What do you perceive to be your state's greatest challenges over the next decade? 

ohio's greatest challenge over the next decade is overcoming the effects of the general assembly's gerrymandering of our districts. for example, the state senate 19th district consists of delaware and knox counties in their entirety, and also a tiny sliver of franklin county. ohio's general assembly has gerrymandered ohio's districts in such a manner that there is 19% bias in favor of the republican party. this means that for republicans to gain 50% of the available seats, they only need 41.5% of the vote. for democrats, however, to gain 50% of the seats they would need to get 59.5% of the vote. ohio's secretary of state is also cutting voting hours, absentee voting hours, early voting hours, and making it more difficult, not less difficult, to exercise the right to vote. ohio's democracy is in jeopardy because of the political machinations of the general assembly and the secretary of state.[6]
—david g cox

Do you believe it's beneficial to build relationships with other legislators? Please explain your answer. 

i believe it is crucial for legislators to build relationships. legislators need to focus on issues that everyone agrees with, rather than focusing on divisive issues. for example, we all agree that the economy works best when people have money in their pocket. this means a living wage, not a starvation wage. we also all agree our infrastructure needs improvement. this means government needs to raise revenue to spend on infrastructure, rather than outsourcing infrastructure to private interests. we also all agree that we all need clean air and water to breathe and drink. this means we need to husband and protect our natural resources and not give them away to private industry. we all agree that our children need a good education. this means that we invest in our public schools instead of siphoning off tax dollars to charter school so they can privately benefit.[6]
—david g cox

What process do you favor for redistricting? 
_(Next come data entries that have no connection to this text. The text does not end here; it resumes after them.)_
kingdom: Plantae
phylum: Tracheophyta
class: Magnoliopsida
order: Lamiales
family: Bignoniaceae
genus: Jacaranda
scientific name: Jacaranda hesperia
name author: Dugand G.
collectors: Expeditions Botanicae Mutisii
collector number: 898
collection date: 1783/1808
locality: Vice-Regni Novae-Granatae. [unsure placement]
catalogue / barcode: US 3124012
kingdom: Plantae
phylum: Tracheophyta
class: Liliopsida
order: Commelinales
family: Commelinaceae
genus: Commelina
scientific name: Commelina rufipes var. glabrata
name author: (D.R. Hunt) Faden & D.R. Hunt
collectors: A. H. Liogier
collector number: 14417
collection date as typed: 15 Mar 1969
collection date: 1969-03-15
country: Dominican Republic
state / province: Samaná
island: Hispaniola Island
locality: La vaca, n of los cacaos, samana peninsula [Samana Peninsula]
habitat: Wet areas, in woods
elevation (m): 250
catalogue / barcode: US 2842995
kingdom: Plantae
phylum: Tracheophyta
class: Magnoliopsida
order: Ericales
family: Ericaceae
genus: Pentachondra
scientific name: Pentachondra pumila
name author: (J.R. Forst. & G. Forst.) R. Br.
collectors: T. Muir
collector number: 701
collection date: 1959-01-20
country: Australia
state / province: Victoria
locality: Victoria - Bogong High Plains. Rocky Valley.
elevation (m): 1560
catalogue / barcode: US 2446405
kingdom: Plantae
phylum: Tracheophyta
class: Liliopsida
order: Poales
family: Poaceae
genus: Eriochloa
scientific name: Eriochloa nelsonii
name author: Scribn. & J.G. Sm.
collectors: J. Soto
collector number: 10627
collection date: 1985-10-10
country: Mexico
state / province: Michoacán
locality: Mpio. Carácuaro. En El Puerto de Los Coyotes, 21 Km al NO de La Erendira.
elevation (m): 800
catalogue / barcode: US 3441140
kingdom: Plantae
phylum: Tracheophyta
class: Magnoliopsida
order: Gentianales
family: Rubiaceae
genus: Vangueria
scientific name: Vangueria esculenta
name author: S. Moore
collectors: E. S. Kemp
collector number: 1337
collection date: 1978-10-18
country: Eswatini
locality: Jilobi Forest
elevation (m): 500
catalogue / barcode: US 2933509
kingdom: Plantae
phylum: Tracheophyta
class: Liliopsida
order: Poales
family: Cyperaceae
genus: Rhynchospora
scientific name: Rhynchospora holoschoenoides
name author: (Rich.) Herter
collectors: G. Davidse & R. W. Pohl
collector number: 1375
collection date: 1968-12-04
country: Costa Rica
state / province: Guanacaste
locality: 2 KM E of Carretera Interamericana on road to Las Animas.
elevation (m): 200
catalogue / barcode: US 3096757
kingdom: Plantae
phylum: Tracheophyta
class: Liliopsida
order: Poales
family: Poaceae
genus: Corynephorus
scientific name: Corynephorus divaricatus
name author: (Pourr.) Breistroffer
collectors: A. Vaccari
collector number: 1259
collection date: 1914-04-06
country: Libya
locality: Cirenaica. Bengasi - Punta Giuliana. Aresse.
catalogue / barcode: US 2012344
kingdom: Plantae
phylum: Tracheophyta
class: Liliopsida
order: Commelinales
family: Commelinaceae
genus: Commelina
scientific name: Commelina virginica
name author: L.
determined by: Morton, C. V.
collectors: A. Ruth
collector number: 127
redistricting has been shown to be a political tool to keep the republican party in power in ohio. redistricting should be done by a commission of private citizens instead of being done by the legislator.[6]
—david g cox

Both sitting legislators and candidates for office hear many personal stories from the residents of their district. Is there a story that you've heard that you found particularly touching, memorable, or impactful? 

i have a friend who is suffering from opiate addiction. this friend has tried to obtain treatment but nobody has been helpful. either insurance, or lack of it, is an issue, or the addiction my friend has cannot be treated by some providers, who simply shuffle my friend from provider to provider. with universal health care, my friend's addiction would be treated as a government service and there would not be any passing of the buck.[6]

The two party system has failed our country and alternatives need to be available, so become Green.[1][6]

—David Cox, 2018

He added:

Gary has a family history of military service, from his father who served 20 years in the Air Force, to his youngest brother who is a combat chaplain in the Navy and served with the Marines at Fallujah, to his grandfather who fought at Guadalcanal as a Seabee in the Navy in WWII, to that grandfather's brother who fought in the Big Red One in WWII. Gary, however, does not believe in war.[1][6]